Last week, communities around Holy Name Province commemorated the feast of St. Anthony of Padua. The famous Franciscan, known in life for his preaching ministry and his reputation as a heavenly “wonder worker,” is the patron saint of several HNP ministries, including four parishes and St. Anthony Shrine.
Bread for Others
The day before the feast, St. Anthony Shrine in Boston held a night of reflection and celebration. Meditation was held in the friars’ chapel, followed by a dinner. Proceeds benefitted the Shrine’s many ministries.
On the feast, friars distributed 1,800 pieces of St. Anthony’s bread — donated by Piantedosi Bakery — to passersby, both at the Shrine and in downtown Boston. Photos of James Czerwinski, OFM, Raymond Selker, OFM, and Howard O’Shea, OFM, distributing bread appear on the Shrine’s Facebook page.
The next day, the Arch Street Band gave a concert, followed by a reception. James Sabak, OFM, a professor of theology at Providence, R.I., College, led a retreat for the Shrine’s 20s and 30s group. “Liturgy as THE Dynamic Action of Catholic Life” included theme-based presentations, group discussions and time for personal reflection, as well as a Mass in the friars’ chapel.

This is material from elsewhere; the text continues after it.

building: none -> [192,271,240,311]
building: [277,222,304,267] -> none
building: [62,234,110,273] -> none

Half a block from the busy Pennsylvania Station in New York City, Thomas Walters, OFM, and other friars and their partners-in-ministry at St. Francis of Assisi Parish handed out commemorative breads to commuters and other passersby between 7 a.m. and 7 p.m.

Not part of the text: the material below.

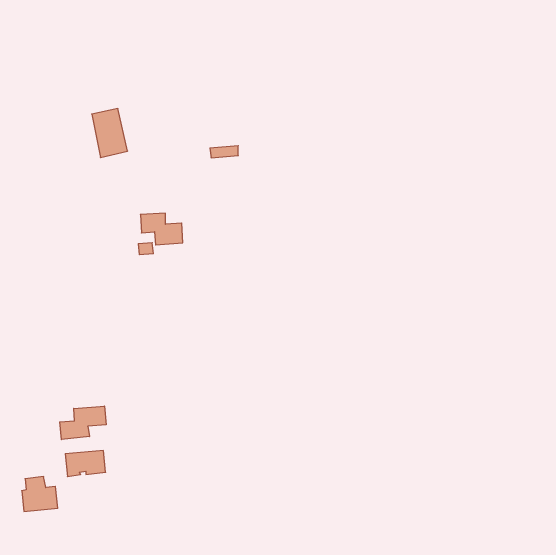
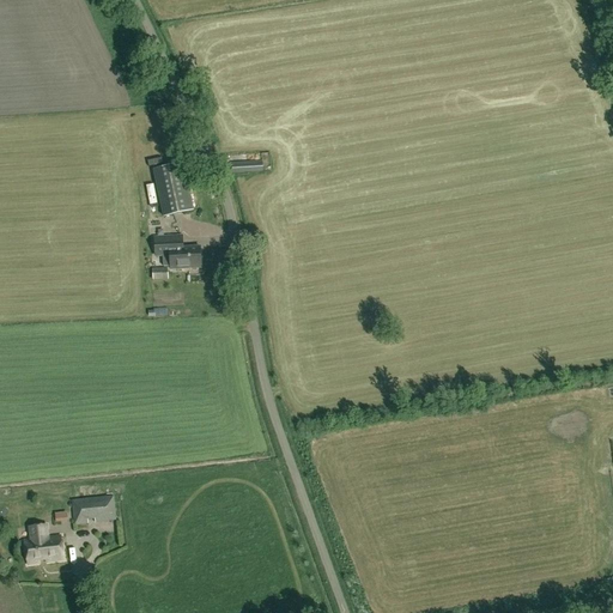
building: [92,109,128,158] -> [154,164,194,218]
building: [60,406,106,440] -> none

On Sunday June 9, St. Anthony of Padua Parish in Butler, N.J., where Michael Jones, OFM, is pastor, held a St. Anthony’s Day celebration. Festivities began with a bilingual Mass in the morning, followed by a day of food, games, entertainment, a petting zoo, and music that included Polish polkas and a mariachi band.
Last Friday, St. Anthony of Padua Parish in Camden, N.J., kicked off its St. Anthony Fiesta with a concert by singer Enrique Feliz. A Mass was celebrated the next day, followed by the fiesta, which featured food from many countries, a dominoes tournament, bingo, games, music and other festive treats. Jud Weiksnar, OFM, pastor, spent some time soaked in the dunk tank. Photos from the event are available on the parish’s Facebook page.

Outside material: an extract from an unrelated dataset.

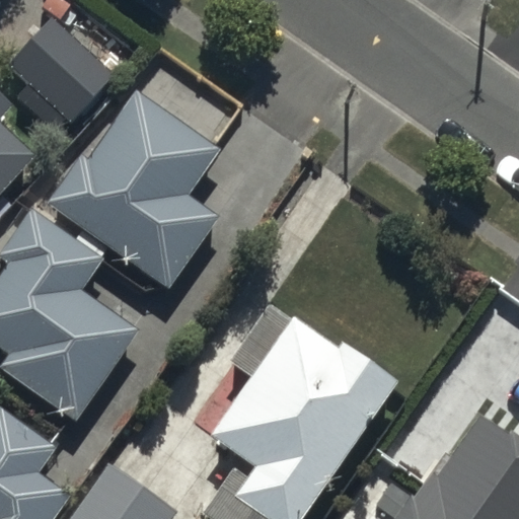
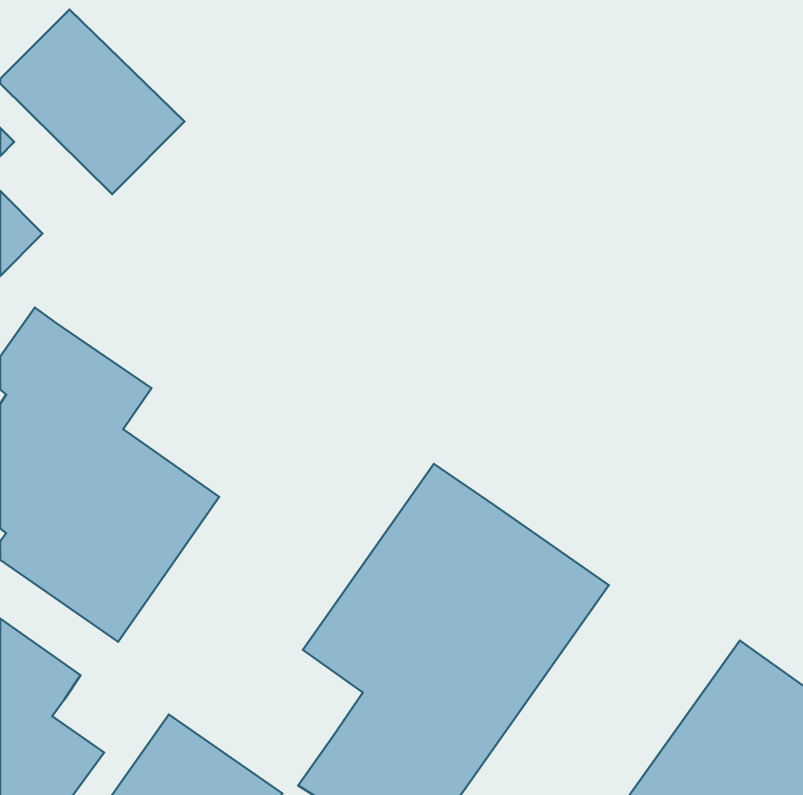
building: [42,90,221,291] -> none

In Greenville, S.C., St. Anthony of Padua Parish celebrated the feast of its patron with three events, according toPatrick Tuttle, OFM, pastor. A Mass was offered for all people named Anthony, all ministries named Anthony, and “those who will follow him in both the intellectual and seraphic life,” Patrick said.
On June 14, a semi-formal dance was held to bless the gym floor in St. Anthony of Padua Parish’s new school building. The maple hardwood floor is one of the building’s many features.
The South Carolina parish also held its annual celebration of Juneteenth, marked each year on June 19. Juneteenth commemorates the ending of slavery in Texas. Although the Emancipation Proclamation was issued on Jan. 1, 1983, it was not enforced in Texas and slaves were held in bondage for an extra growing season. The Greenville celebration included music, poems and speeches.
David Convertino, OFM, director of St. Anthony’s Guild, recently returned from a pilgrimage to Italy, where he,Octavio Duran, OFM, and Thomas Hartle, OFM, traveled to various historic cities including Padua, where they visited the Basilica de San Antonio. Photos taken by Octavio were posted to the guild’s Facebook page.
“One of the most wonderful things I have experienced during this part of my pilgrimage is feeling the presence of St. Anthony come alive before my eyes,” David wrote in a reflection from Italy. “He has become a living person who lived his life for the Lord and followed in the footsteps of St. Francis. I always knew this, but now I really feel it. After seeing his relics in the Basilica and kneeling next to the place where he died, I have felt the power of this friar and saint, and now I fully understand the human side of his ministry and preaching.”
— Maria Hayes is communications coordinator for Holy Name Province.